+++ INPUT FOR THIS TASK

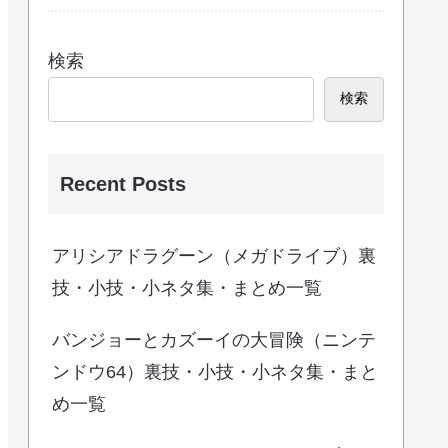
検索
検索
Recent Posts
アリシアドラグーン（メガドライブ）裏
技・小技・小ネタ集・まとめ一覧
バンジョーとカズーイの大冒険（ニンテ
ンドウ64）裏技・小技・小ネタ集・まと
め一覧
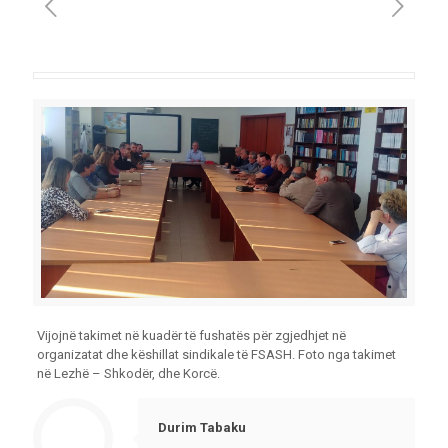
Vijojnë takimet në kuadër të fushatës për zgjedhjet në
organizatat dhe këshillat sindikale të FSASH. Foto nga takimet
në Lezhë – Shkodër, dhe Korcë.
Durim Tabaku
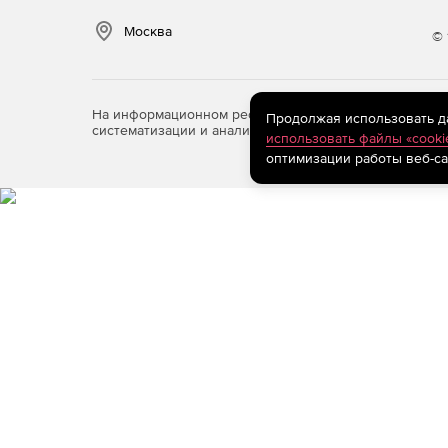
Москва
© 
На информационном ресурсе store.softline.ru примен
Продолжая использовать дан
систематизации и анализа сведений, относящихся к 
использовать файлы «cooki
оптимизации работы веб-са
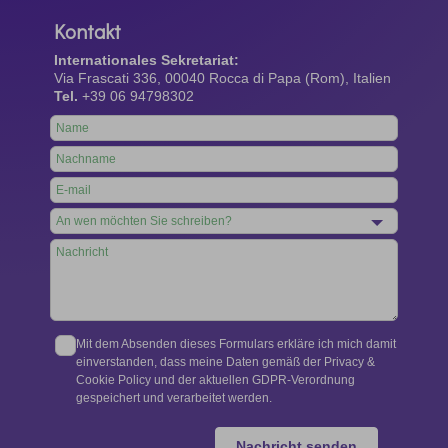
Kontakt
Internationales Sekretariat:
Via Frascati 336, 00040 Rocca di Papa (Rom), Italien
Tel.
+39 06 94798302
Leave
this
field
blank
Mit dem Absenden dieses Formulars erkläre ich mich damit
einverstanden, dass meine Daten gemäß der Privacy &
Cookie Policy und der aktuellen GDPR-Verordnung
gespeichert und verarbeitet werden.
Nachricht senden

++++++
+++ INPUT FOR THIS TASK

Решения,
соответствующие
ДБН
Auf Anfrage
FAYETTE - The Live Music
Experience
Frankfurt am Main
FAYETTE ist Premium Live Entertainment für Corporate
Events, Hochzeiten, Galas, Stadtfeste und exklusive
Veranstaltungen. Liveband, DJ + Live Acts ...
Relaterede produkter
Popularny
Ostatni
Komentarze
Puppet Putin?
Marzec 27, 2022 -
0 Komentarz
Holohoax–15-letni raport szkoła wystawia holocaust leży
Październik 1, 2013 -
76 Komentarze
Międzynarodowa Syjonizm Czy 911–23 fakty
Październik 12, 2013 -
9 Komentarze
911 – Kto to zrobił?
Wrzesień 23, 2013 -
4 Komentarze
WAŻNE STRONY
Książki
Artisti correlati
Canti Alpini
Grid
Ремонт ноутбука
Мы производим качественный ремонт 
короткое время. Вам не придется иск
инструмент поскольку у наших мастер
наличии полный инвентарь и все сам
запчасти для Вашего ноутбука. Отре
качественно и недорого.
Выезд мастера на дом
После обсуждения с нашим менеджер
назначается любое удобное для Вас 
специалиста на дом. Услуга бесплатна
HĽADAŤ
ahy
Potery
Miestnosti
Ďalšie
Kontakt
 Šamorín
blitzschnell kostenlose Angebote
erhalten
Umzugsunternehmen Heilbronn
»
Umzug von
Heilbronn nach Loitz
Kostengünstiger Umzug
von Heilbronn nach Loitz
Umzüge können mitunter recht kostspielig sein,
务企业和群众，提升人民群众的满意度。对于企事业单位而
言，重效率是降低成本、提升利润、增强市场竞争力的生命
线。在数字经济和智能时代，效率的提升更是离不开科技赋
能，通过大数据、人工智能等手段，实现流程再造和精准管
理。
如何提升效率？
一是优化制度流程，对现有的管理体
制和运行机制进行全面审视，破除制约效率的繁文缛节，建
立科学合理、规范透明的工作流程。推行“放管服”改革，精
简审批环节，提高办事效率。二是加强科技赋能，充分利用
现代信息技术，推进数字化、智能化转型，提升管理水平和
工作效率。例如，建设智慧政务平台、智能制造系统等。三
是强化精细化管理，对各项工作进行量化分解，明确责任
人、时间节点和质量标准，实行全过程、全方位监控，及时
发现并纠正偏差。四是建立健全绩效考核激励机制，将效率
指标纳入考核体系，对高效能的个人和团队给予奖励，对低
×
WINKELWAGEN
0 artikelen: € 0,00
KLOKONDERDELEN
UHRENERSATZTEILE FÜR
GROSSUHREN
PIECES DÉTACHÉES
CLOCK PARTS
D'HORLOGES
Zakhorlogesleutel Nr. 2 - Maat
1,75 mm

++++++

## PROBLEM TO WORK ON
Return each full line of the entries that contains the word "ноутбука".

## RESULT OF THIS EXERCISE
Ремонт ноутбука
запчасти для Вашего ноутбука. Отре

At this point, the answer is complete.